Pontiac Firebird Trans Am Coupe
The Firebird was Pontiac Division's version of the Camaro, and used the same sheet metal, with its own distinctive front end, engines were not shared with the Camaro, being Pontiac units from 165bhp six to a 325bhp V8.
Trans AM version was introduced in March 1969 and featured a 345bhp engine, heavy-duty three-speed manual gearbox, aerofoil on the rear deck, and full-length body stripes on hood, to, and rear deck. Only 607 Trans AMs were made in 1969 and was priced at $3,556, while a regular Firedbird Coupe cost $2,831. Precisely eight convertibles were made and the only convertibles Trans AMs ever built.
The front air dam and rear spoilers on the Trans Am were made of fiberglass, and were developed not in a wind tunnel but by running on a dry lake. The Trans Am name has been retained for the top model of Firebird up to present day.
The 1970 Trans AM was equipped with a 345-horsepower Ram Air IV 400 was still a fierce muscle car. By 1973 most pundits declared the muscle car era over. Imagine their surprise when Pontiac unleashed the new Super Duty Firebird. In 1973, when every other manufacturer had jumped the sinking high-performance ship, Pontiac built something that everyone else thought impossible; a true muscle car.
By this time the last performance car in Pontiac's lineup was the Firebird. The sportiest Pontiacs were the Formula and Trans AM Firebirds. The Trans AM package had debuted midway through the 1969 model year, the last year of Pontiac's original Camaro-derived F-car. Even though the name "Trans-AM" implies that the car was designed for the SCCAs Trans-American Sedan Racing series, the car was built for the street and never homologated for racing. The name just sounded cool.
In 1970, when Pontiac introduced a redesigned Firebird, which allowed Pontiac to build the F-car it had always wanted to build, and the new Firebird quickly earned the reputation for killer handling, especially in Trans AM trim. In addition to sporty body-work and stripes, the Trans AM package included a number of suspension improvements.
In 1971, Firebird power levels started to drop. That year Pontiac offered a low-compression version of the 455 HO with an SAE gross horsepower rating of 335 as an optional engine in the Trans AM. Horsepower ratings fell again in 1972, though Pontiac used the better-breathing round-port heads to help compensate for the power drained off by new emissions control equipment.
Power appeared to fall again in 1973, but that was the case only for those living in the rarified world of numbers on paper. In the real world, 1973 marked a resurgence of Pontiac performance, in the form of the Super Duty 455 option available on the Formula and Trans AM versions of the Firebird.

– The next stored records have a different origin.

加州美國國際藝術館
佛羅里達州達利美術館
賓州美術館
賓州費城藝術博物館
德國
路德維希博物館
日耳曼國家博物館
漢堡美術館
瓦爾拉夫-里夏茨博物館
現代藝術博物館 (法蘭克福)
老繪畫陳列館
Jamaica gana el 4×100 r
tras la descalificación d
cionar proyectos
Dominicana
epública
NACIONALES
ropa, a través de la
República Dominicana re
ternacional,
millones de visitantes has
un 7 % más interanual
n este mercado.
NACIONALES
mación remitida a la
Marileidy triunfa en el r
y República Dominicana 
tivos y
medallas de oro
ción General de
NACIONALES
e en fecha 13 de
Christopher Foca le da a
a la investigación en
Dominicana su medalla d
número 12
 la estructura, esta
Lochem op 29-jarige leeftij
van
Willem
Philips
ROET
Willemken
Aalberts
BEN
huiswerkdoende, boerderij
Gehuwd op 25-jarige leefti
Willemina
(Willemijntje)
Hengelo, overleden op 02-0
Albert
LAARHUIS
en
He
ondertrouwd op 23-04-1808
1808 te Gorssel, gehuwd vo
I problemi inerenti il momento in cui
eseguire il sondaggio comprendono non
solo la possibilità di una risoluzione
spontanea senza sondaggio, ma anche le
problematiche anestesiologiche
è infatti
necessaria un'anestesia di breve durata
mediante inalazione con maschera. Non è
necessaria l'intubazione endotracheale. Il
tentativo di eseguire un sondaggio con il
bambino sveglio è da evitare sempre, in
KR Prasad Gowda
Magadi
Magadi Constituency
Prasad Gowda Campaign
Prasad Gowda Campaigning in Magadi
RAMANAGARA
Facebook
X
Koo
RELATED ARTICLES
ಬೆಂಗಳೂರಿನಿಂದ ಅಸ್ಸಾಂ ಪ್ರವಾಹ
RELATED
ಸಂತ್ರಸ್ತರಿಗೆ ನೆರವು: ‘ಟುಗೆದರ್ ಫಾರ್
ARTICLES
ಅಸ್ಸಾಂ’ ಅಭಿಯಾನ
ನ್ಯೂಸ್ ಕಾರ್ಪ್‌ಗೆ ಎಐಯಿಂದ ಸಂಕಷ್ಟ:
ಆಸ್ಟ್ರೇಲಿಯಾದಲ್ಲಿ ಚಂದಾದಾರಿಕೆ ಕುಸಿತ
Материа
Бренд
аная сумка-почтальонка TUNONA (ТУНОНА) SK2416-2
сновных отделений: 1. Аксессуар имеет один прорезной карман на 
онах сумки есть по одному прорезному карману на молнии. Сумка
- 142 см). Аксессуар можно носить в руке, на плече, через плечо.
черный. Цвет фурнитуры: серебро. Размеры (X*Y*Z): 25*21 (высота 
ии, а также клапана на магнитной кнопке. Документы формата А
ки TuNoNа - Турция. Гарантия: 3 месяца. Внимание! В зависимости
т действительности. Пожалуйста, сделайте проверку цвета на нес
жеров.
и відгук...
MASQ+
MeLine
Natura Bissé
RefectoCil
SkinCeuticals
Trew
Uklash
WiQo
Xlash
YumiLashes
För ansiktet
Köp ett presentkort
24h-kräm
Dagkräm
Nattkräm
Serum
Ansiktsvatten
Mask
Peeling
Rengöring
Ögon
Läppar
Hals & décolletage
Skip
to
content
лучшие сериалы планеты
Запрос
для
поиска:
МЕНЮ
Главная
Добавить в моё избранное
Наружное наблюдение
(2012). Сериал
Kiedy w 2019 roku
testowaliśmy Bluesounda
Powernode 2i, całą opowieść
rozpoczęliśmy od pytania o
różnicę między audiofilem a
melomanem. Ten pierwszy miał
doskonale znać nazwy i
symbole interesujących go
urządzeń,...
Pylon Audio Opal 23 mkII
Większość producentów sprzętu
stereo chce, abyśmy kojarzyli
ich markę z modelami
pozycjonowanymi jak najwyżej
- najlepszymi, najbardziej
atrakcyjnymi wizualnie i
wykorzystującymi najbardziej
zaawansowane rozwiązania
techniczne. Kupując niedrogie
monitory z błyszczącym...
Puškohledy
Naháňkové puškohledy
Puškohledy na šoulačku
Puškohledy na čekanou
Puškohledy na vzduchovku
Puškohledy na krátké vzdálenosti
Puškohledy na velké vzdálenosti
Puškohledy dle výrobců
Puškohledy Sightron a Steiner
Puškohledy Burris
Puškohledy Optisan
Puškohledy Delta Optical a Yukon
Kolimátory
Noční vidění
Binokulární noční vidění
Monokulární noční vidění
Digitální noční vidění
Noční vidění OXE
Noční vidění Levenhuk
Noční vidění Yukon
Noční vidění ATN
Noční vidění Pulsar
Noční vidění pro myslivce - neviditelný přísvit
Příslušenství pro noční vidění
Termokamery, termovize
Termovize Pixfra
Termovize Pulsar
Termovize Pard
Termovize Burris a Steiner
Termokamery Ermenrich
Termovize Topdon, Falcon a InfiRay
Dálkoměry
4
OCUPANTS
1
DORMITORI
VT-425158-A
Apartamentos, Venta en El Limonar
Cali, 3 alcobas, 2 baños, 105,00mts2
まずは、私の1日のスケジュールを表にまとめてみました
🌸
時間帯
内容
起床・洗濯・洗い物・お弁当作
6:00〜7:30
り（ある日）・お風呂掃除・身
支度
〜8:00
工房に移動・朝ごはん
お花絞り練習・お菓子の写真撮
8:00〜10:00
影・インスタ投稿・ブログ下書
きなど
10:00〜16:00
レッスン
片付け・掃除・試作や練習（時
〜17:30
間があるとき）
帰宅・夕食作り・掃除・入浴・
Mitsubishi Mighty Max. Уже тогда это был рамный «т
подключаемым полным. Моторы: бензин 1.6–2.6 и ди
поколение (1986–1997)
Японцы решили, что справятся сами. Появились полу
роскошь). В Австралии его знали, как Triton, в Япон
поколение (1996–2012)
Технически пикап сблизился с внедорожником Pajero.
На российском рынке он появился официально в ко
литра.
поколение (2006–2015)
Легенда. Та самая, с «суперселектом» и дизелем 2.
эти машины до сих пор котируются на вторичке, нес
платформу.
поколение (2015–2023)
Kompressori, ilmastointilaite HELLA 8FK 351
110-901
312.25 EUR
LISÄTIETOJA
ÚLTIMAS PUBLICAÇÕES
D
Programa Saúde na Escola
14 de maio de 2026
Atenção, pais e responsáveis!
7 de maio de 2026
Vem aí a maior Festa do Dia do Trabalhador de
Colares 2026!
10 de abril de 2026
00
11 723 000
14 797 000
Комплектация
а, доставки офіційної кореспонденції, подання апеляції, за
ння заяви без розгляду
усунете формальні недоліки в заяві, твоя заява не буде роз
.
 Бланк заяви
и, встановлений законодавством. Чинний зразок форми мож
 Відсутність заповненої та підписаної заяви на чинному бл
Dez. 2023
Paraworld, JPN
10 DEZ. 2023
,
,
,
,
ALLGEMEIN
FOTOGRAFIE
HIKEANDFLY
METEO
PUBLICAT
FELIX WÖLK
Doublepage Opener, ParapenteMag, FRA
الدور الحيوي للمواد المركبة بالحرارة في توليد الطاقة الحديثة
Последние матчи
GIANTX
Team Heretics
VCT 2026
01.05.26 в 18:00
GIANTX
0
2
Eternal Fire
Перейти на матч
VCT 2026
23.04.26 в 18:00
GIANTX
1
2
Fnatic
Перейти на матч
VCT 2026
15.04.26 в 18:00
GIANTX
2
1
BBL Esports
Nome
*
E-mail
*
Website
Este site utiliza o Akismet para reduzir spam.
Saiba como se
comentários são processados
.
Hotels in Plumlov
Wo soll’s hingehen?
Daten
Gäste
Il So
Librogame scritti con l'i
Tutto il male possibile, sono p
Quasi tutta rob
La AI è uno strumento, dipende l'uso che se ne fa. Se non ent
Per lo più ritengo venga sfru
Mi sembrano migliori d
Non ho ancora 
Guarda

The SD455 engine combined every high-performance piece remaining in Pontiac parts catalog - radical camshaft, big carburetor, four-bolt main-bearing caps, forge connecting rods, aluminum flat-top pistons - in a last-ditch effort not to let the encroaching nanny state strangle the fun out of performance cars. With a low 8.4:1 compression ration, the engine was only rated at 290 horsepower, not the stuff of which muscle car legends are made. But that horsepower rating told only part of the Super Duty story.
While the SD455 was rated at only 290 horsepower, it was rated at 390 ft-lb of torque, and that was using the SAE gross torque rating of 490 ft-lb., when measured using the SAE net method, that same engine generated 390 ft-lb of torque, as did the SD455. Any engine that generates as much torque as a 426 Hemi deserves a place in the pantheon of great motors. Without question the SD455 Firebirds were the true muscle cars, as their 13-second quarter-mile times bear out.
They were the last of the true muscle cars, as it turned out. Pontiac got a late start building SD455 Firebirds and only produced 396 examples in 1973. In 1974 Pontiac built 943 SD455 Formulas and Trans AMs before the engine fell victim to the OPEC-induced oil shock.
After that, the Super Duty engine disappeared from Pontiac's option list and with it the last of the true big-engine muscle cars. Pontiac would continue trying to maintain its reputation as GMs performance division, producing some admirable cars along the way. Pontiac engineers managed to massage 220 horsepower from the 400-cubic-inch engine used in the 1978 Trans Am, and even resorted to turbo charging when it was forced to scale back to a small 301-cubic-inch engine for the 1980 Trans AM. But they were fighting a losing battle. It would be nearly two-decades before performance once again rose to SD455 levels.